Dans cet ouvrage à la fois original et monumental, l’auteur fait preuve d’une grande érudition parfois teintée de gongorisme (de préciosité).

Encore un mot...

L’économie a été réduite selon lui à l’économétrie – par la recherche de lois de causalités et de régularités – et dans l’expérimentation – par l’observation statistique de groupes témoins et de groupes tests. Cette dérive épistémique a alimenté les mouvements populistes anti-systèmes qui ne croient plus aux savoirs académiques et aux paroles d’experts.

Une phrase

"La science du commerce rejette toute connaissance produite dans le cabinet du philosophe. Ce sont les praticiens possédant des savoirs vernaculaires qui sont les vrais savants : artisans, fermiers, marchands et grands négociants. Pour tirer le parti maximum d’un déterminisme naturel donné – un « climat », ce que nous appellerions aujourd’hui un écosystème ou un milieu –, elle accumule les observations sur la géographie, les sols, les forêts, les végétaux, les animaux, les infrastructures et la marine. Elle pose les questions économiques par une discussion ouverte et invite le public à co-construire un savoir qui n’est pas le fruit d’une « découverte » par une élite seule.

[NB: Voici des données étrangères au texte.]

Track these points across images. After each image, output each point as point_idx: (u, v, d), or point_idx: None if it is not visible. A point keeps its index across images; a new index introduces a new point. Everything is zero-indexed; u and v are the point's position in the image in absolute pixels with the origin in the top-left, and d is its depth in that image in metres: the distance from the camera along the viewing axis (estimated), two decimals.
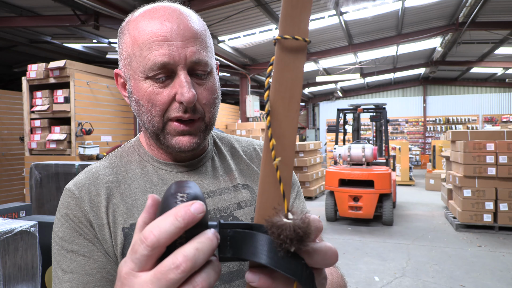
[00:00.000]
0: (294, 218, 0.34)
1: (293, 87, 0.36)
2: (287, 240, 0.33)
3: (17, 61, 9.29)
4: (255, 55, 9.98)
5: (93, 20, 5.76)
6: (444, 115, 16.91)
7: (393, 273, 4.01)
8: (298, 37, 0.35)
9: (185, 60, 0.63)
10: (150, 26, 0.64)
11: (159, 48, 0.62)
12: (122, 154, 0.76)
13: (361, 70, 13.59)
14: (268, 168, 0.37)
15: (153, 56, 0.62)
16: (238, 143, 0.87)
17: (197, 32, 0.66)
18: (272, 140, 0.36)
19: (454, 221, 5.74)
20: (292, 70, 0.36)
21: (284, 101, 0.36)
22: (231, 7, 6.37)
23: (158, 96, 0.65)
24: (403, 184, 10.56)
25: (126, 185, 0.70)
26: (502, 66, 12.81)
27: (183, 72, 0.64)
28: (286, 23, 0.35)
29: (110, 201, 0.67)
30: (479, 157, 5.38)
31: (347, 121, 8.21)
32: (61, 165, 2.87)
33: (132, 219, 0.66)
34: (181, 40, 0.63)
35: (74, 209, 0.66)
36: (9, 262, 1.42)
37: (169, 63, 0.63)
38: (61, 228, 0.65)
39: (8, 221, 1.54)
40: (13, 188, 6.64)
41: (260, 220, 0.38)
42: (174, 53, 0.62)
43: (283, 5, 0.35)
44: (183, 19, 0.65)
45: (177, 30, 0.63)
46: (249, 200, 0.76)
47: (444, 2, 7.76)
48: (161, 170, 0.73)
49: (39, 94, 4.99)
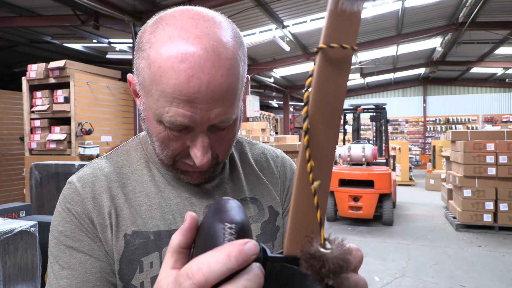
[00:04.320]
0: (333, 247, 0.32)
1: (335, 101, 0.32)
2: (329, 273, 0.31)
3: (17, 61, 9.29)
4: (255, 55, 9.98)
5: (93, 20, 5.76)
6: (444, 115, 16.91)
7: (393, 273, 4.01)
8: (346, 46, 0.31)
9: (207, 123, 0.55)
10: (173, 76, 0.52)
11: (180, 107, 0.53)
12: (129, 151, 0.72)
13: (361, 70, 13.59)
14: (304, 191, 0.33)
15: (172, 113, 0.54)
16: (250, 149, 0.81)
17: (228, 87, 0.54)
18: (310, 161, 0.32)
19: (454, 221, 5.74)
20: (336, 82, 0.32)
21: (325, 117, 0.32)
22: (231, 7, 6.37)
23: (171, 143, 0.59)
24: (403, 184, 10.56)
25: (131, 187, 0.66)
26: (502, 66, 12.81)
27: (201, 134, 0.57)
28: (333, 29, 0.31)
29: (114, 202, 0.64)
30: (479, 157, 5.38)
31: (347, 121, 8.21)
32: (61, 165, 2.87)
33: (134, 226, 0.63)
34: (207, 103, 0.53)
35: (77, 204, 0.63)
36: (9, 262, 1.42)
37: (188, 125, 0.55)
38: (62, 222, 0.62)
39: (8, 221, 1.54)
40: (13, 188, 6.64)
41: (293, 249, 0.34)
42: (197, 116, 0.54)
43: (330, 9, 0.31)
44: (215, 72, 0.52)
45: (205, 91, 0.52)
46: (256, 216, 0.71)
47: (444, 2, 7.76)
48: (168, 176, 0.69)
49: (39, 94, 4.99)
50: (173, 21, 0.55)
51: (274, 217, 0.73)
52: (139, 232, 0.62)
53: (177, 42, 0.52)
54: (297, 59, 10.07)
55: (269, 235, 0.71)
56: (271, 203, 0.74)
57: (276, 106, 20.24)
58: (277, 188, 0.77)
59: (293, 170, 0.82)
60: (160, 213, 0.64)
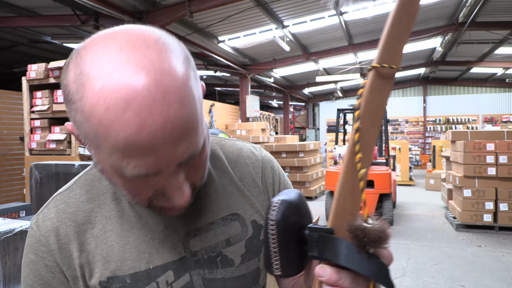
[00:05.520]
0: (374, 223, 0.39)
1: (379, 107, 0.40)
2: (370, 242, 0.38)
3: (17, 61, 9.29)
4: (255, 55, 9.97)
5: (93, 20, 5.76)
6: (444, 115, 16.90)
7: (393, 273, 4.01)
8: (393, 66, 0.39)
9: (174, 162, 0.48)
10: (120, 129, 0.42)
11: (139, 158, 0.45)
12: (93, 181, 0.64)
13: (361, 70, 13.58)
14: (350, 177, 0.40)
15: (132, 165, 0.45)
16: (224, 154, 0.72)
17: (187, 120, 0.46)
18: (359, 153, 0.40)
19: (454, 221, 5.74)
20: (382, 93, 0.40)
21: (371, 120, 0.40)
22: (231, 7, 6.37)
23: (140, 191, 0.51)
24: (403, 184, 10.56)
25: (101, 225, 0.60)
26: (502, 66, 12.80)
27: (172, 175, 0.49)
28: (386, 53, 0.39)
29: (84, 250, 0.58)
30: (479, 157, 5.38)
31: (347, 121, 8.20)
32: (61, 165, 2.87)
33: (108, 272, 0.58)
34: (169, 144, 0.45)
35: (44, 257, 0.58)
36: (9, 262, 1.42)
37: (154, 172, 0.47)
38: (30, 276, 0.59)
39: (8, 221, 1.54)
40: (13, 188, 6.64)
41: (337, 224, 0.42)
42: (161, 161, 0.46)
43: (385, 37, 0.38)
44: (168, 108, 0.43)
45: (162, 135, 0.44)
46: (239, 235, 0.66)
47: (444, 2, 7.76)
48: (138, 207, 0.62)
49: (39, 94, 4.99)
50: (102, 52, 0.44)
51: (258, 232, 0.69)
52: (114, 278, 0.58)
53: (112, 85, 0.42)
54: (297, 59, 10.07)
55: (255, 251, 0.67)
56: (253, 217, 0.69)
57: (276, 106, 20.25)
58: (260, 198, 0.71)
59: (274, 171, 0.75)
60: (135, 253, 0.60)
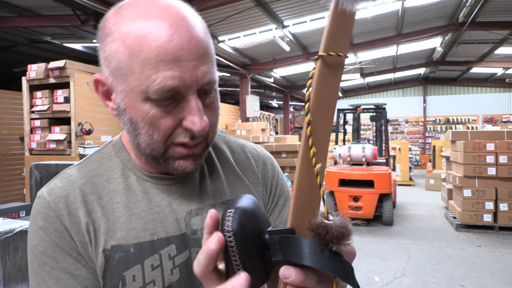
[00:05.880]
0: (335, 219, 0.38)
1: (331, 98, 0.38)
2: (333, 239, 0.36)
3: (17, 61, 9.29)
4: (255, 55, 9.97)
5: (93, 20, 5.76)
6: (444, 115, 16.91)
7: (393, 273, 4.01)
8: (341, 54, 0.37)
9: (196, 83, 0.54)
10: (153, 38, 0.52)
11: (167, 69, 0.52)
12: (102, 159, 0.68)
13: (361, 70, 13.58)
14: (306, 173, 0.39)
15: (160, 79, 0.52)
16: (228, 147, 0.77)
17: (207, 45, 0.56)
18: (313, 148, 0.38)
19: (454, 221, 5.74)
20: (331, 83, 0.38)
21: (322, 111, 0.38)
22: (231, 7, 6.37)
23: (162, 121, 0.56)
24: (403, 184, 10.56)
25: (108, 198, 0.63)
26: (502, 66, 12.81)
27: (193, 97, 0.55)
28: (331, 40, 0.37)
29: (91, 217, 0.61)
30: (479, 157, 5.38)
31: (347, 121, 8.21)
32: (61, 165, 2.86)
33: (113, 240, 0.60)
34: (193, 60, 0.53)
35: (53, 221, 0.59)
36: (9, 262, 1.42)
37: (179, 87, 0.53)
38: (41, 242, 0.59)
39: (8, 221, 1.54)
40: (13, 188, 6.64)
41: (298, 223, 0.40)
42: (186, 75, 0.53)
43: (330, 24, 0.36)
44: (192, 29, 0.54)
45: (188, 47, 0.53)
46: None
47: (444, 2, 7.75)
48: (145, 182, 0.66)
49: (39, 94, 4.99)
50: (137, 7, 0.55)
51: None
52: (118, 246, 0.60)
53: (147, 12, 0.53)
54: (297, 59, 10.07)
55: None
56: None
57: (276, 106, 20.24)
58: (259, 189, 0.75)
59: (274, 168, 0.79)
60: (140, 224, 0.62)
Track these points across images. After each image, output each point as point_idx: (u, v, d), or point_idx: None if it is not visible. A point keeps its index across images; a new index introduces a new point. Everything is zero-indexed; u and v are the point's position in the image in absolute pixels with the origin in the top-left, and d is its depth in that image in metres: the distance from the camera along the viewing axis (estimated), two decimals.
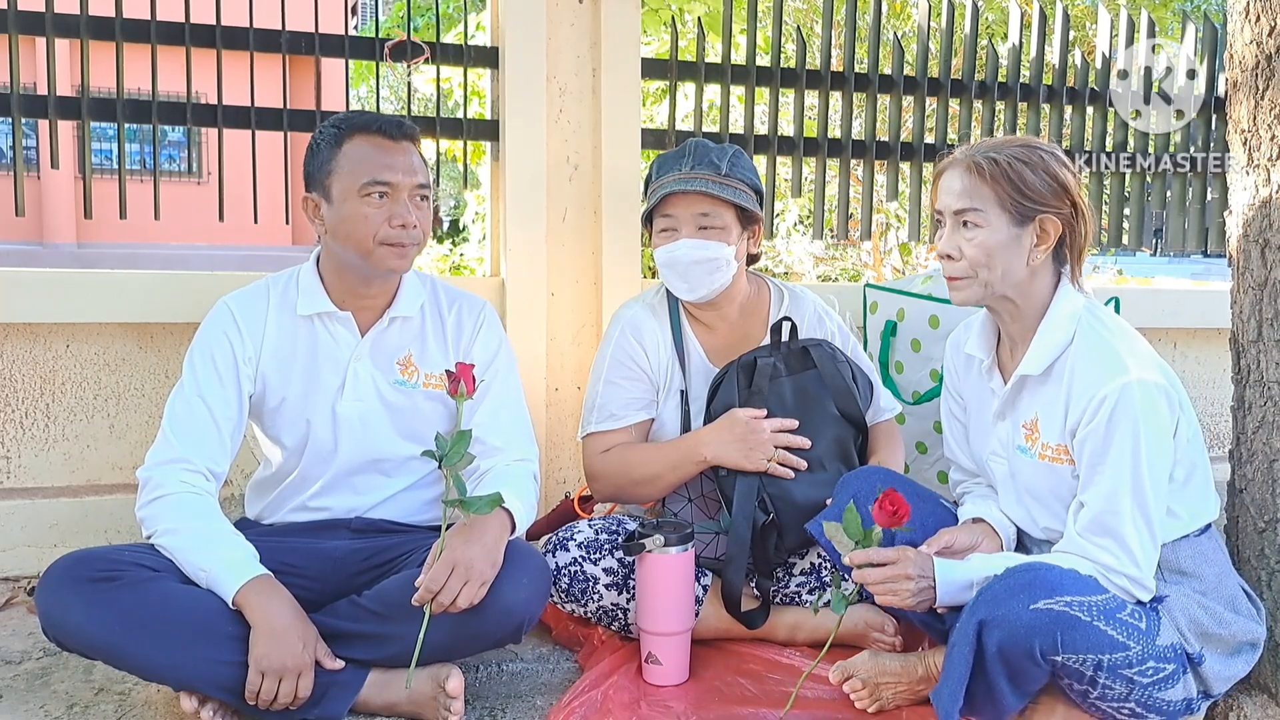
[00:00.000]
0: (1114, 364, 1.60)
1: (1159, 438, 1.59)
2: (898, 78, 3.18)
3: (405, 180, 1.85)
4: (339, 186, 1.84)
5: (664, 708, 1.83)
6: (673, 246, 2.07)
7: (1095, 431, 1.59)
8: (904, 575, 1.60)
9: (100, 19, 2.49)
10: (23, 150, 2.54)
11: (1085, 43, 6.84)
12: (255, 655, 1.65)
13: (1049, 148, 1.72)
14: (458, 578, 1.66)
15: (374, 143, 1.85)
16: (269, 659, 1.65)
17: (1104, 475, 1.59)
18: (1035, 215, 1.68)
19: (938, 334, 2.51)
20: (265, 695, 1.65)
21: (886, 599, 1.61)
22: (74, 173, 12.22)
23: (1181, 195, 3.43)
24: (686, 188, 2.04)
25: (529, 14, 2.66)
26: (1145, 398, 1.57)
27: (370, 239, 1.83)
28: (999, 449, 1.78)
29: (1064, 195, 1.69)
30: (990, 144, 1.73)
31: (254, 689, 1.65)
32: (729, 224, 2.07)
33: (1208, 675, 1.63)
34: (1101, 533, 1.59)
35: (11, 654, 2.01)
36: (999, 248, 1.69)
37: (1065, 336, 1.68)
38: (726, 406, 2.07)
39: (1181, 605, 1.63)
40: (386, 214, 1.83)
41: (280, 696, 1.65)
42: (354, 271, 1.91)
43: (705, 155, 2.08)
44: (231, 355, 1.89)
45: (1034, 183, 1.67)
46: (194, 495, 1.79)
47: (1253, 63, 1.91)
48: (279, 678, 1.65)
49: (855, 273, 6.78)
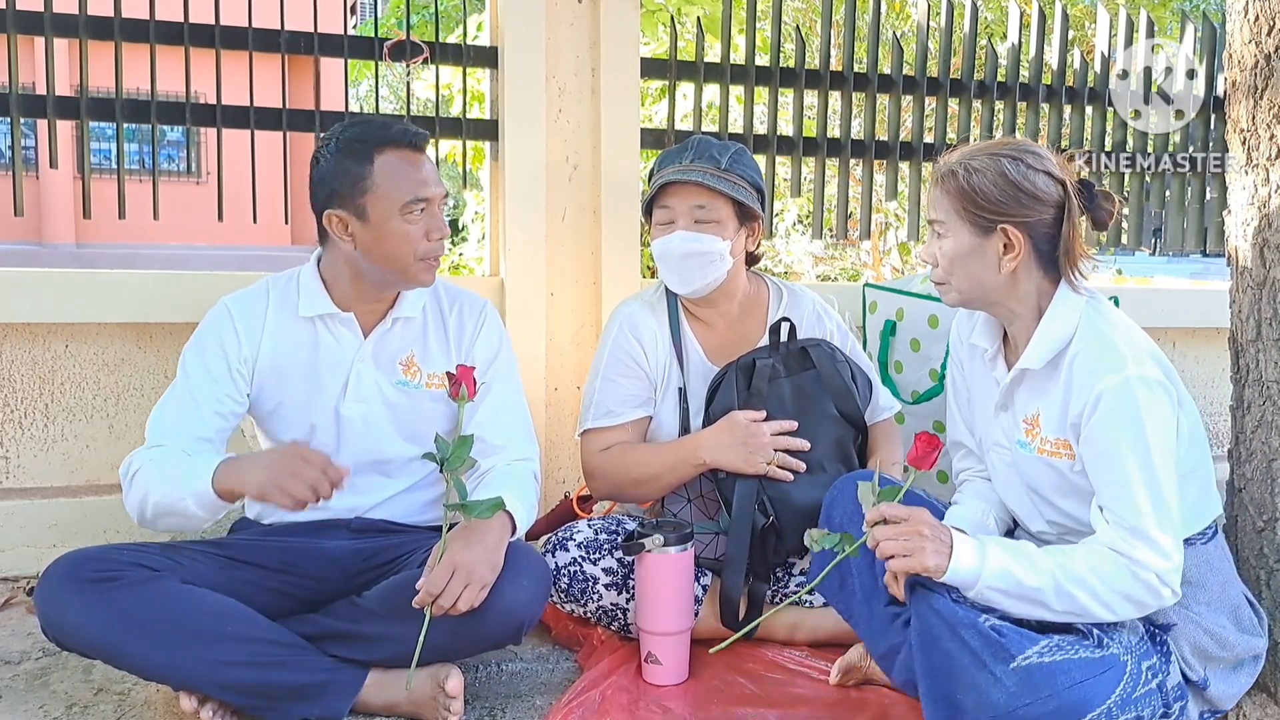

La « physique oeconomique » est une physique appliquée au monde naturel, lui-même pensé comme un organisme autorégulé à l’intérieur de chaque climat. Par la connaissance des propriétés des végétaux et des animaux autochtones et par l’acclimatation de plantes venues d’ailleurs, l’être humain transforme ses milieux pour mieux satisfaire ses besoins et vivre en harmonie avec les autres espèces."

L'auteur

Arnaud Orain est professeur à l’Institut d’Etudes Européennes de l’Université Paris 8. Ses champs de recherche et activités scientifiques étudient l’ Histoire des savoirs,  l’Histoire économique et l’Histoire environnementale.